**TAREFAS**.
• a. Com base na resenha da série The Last of Us, responda a cada pergunta em uma linha, mantendo a marcação:
(i) Quais atores interpretam Joel e Ellie?
(ii) Qual passagem do primeiro jogo foi completamente reescrita?
(iii) A partir de que ponto da temporada a série se vê num cabo de guerra entre fidelidade e originalidade?
• b. Imprima o trecho da resenha da série The Last of Us que começa em "Na série, Joel" e termina em "ligeiramente mais colérica.".
• c. Dê continuidade à resenha da série The Last of Us da HBO a partir da última frase apresentada.

**TEXTO FORNECIDO**.
'''
Na série, Joel e Ellie já visitam a cidade de Jackson em sua viagem pelos Estados Unidos, antecipando elementos chave para a segunda temporada (Foto: HBO)

As escalações de Pedro Pascal e Bella Ramsey nos papeis de Joel e Ellie — apesar das polêmicas fabricadas pela patota de ‘nerdolas’ do Twitter/X — demonstrou-se a melhor possível para os protagonistas. Através de suas interpretações, alcançamos novas camadas emocionais dos personagens, de tal forma que eles tornam-se quase distintos das suas contrapartes dos jogos. O Joel de Pedro é mais sensível e honesto, enquanto a Ellie de Bella é menos inocente e ligeiramente mais colérica.

Excertos menos instigantes do primeiro jogo, como a passagem pela cidade do Bill, foram completamente reescritos e ressignificados para refletir, de sua maneira particular, os temas que permeiam a história. Personagens simplórios que apenas serviam de escada para a dupla principal, como Henry e Sam, são aprofundados e ganham jornadas e dilemas próprios, dando vida e dinamicidade para cada um dos cenários que adentramos.

Quem não chorou com a cena dos morangos? (Foto: HBO)

Contudo, assim que atingimos a metade da temporada — quando os momentos mais icônicos são adaptados —, The Last of Us da HBO se vê no centro de um cabo de guerra entre fidelidade e originalidade. Talvez com medo de não fazer jus à expectativa dos fãs, certas cenas foram filmadas fielmente, com diálogos, fotografia e coreografia mimetizando os mesmos trechos do videogame — e, eventualmente, contradizendo o rumo escolhido para o desenvolvimento dos personagens na série. Conflitos na reta final da narrativa, que exibiam potencial para expansão, foram rigorosamente reproduzidos, deixando a sensação de um término precipitado e esbaforido.
'''
**REGISTROS DE DADOS**.
'''
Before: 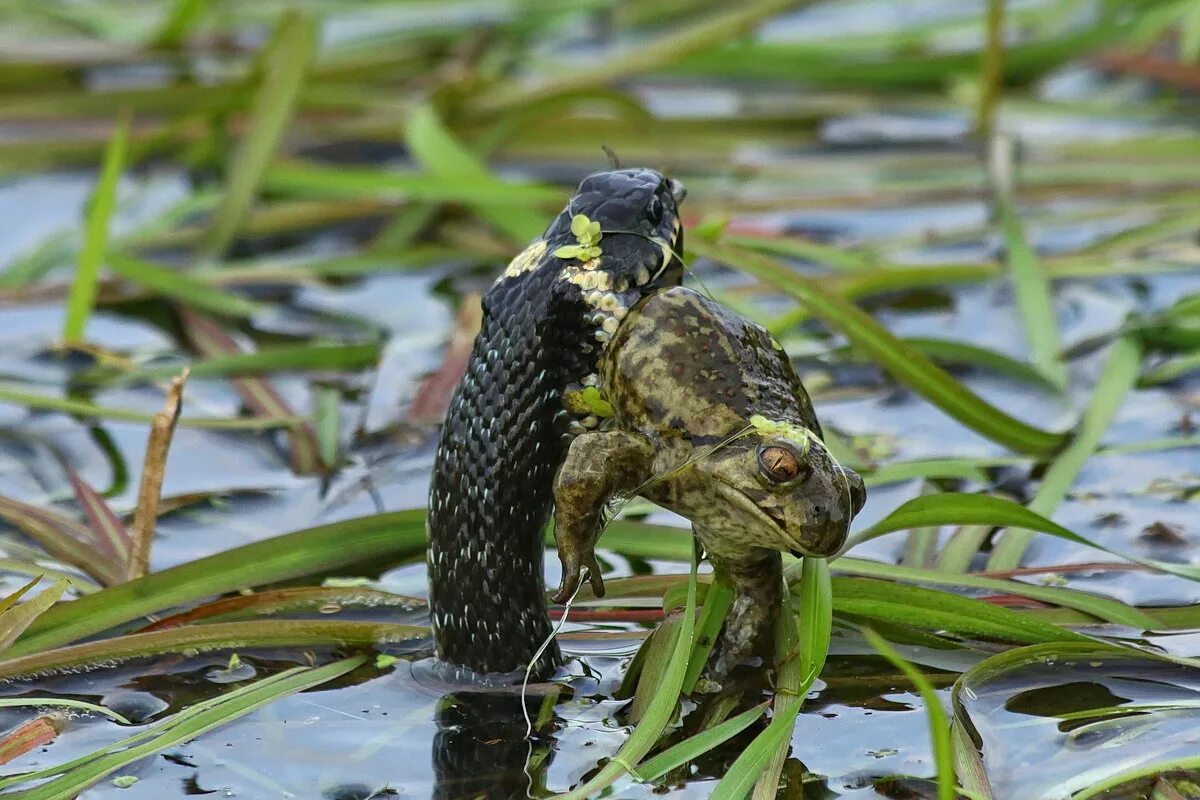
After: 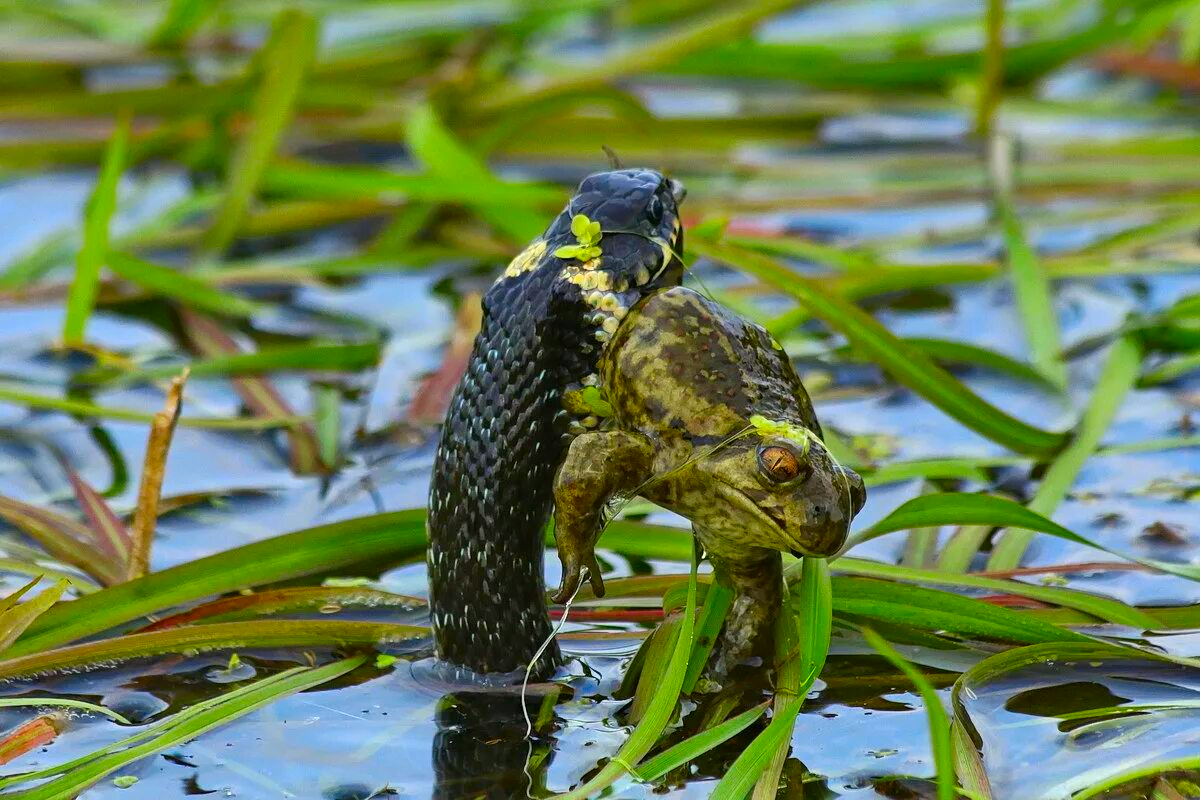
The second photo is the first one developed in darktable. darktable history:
color balance rgb: on, module defaults
color contrast: green-magenta contrast 1.55, blue-yellow contrast 1.83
'''
**RESPOSTAS**.
• a.
(i) Pedro Pascal e Bella Ramsey.
(ii) A passagem pela cidade do Bill.
(iii) A partir da metade da temporada.

• b.
Na série, Joel e Ellie já visitam a cidade de Jackson em sua viagem pelos Estados Unidos, antecipando elementos chave para a segunda temporada (Foto: HBO)

As escalações de Pedro Pascal e Bella Ramsey nos papeis de Joel e Ellie — apesar das polêmicas fabricadas pela patota de ‘nerdolas’ do Twitter/X — demonstrou-se a melhor possível para os protagonistas. Através de suas interpretações, alcançamos novas camadas emocionais dos personagens, de tal forma que eles tornam-se quase distintos das suas contrapartes dos jogos. O Joel de Pedro é mais sensível e honesto, enquanto a Ellie de Bella é menos inocente e ligeiramente mais colérica.

• c.
Ao passo que as incertezas ao redor das escolhas de adaptação fazem de The Last of Us da HBO tão contraditoriamente intrigante, a recepção da imprensa e do público do sofá foi unânime e indiscutível. Pela primeira vez, gamers que se emocionaram em 2013, com o controle de PlayStation 3 em mãos, poderiam apresentar essa história que tanto os comoveu para suas mães e pais — e comovê-los também. O sentimento para Mazin e Druckmann foi de missão cumprida, e de um leque de oportunidades ainda maior para o próximo ciclo da série.

Mesmo se provando uma atriz formidável, parte do público segue questionando a escalação de Bella Ramsey por conta de sua aparência jovem na segunda temporada — ainda que seja mais velha que a personagem na história (Foto: HBO)

The Last of Us: Parte Dois: Parte Um

Se na primeira temporada havia o perigo de se ater demais ao material original, na segunda o problema é justamente o contrário: não há como traduzir plenamente The Last of Us Part II para as telas sem mudar radicalmente a montagem da história, que já é pelo menos duas vezes maior do que a primeira parte. A decisão criativa de utilizar mais de uma temporada para adaptar a sequência por si só já implica no sacrifício da unidade formal presente no jogo. Somando isso ao fato de Mazin já ter expressado seu desinteresse em adaptar eventos que vão além da história contada pela Naughty Dog, surge a preocupação de que a segunda parte esteja sendo estendida para além de sua duração para extrair o máximo de conteúdo para o seriado.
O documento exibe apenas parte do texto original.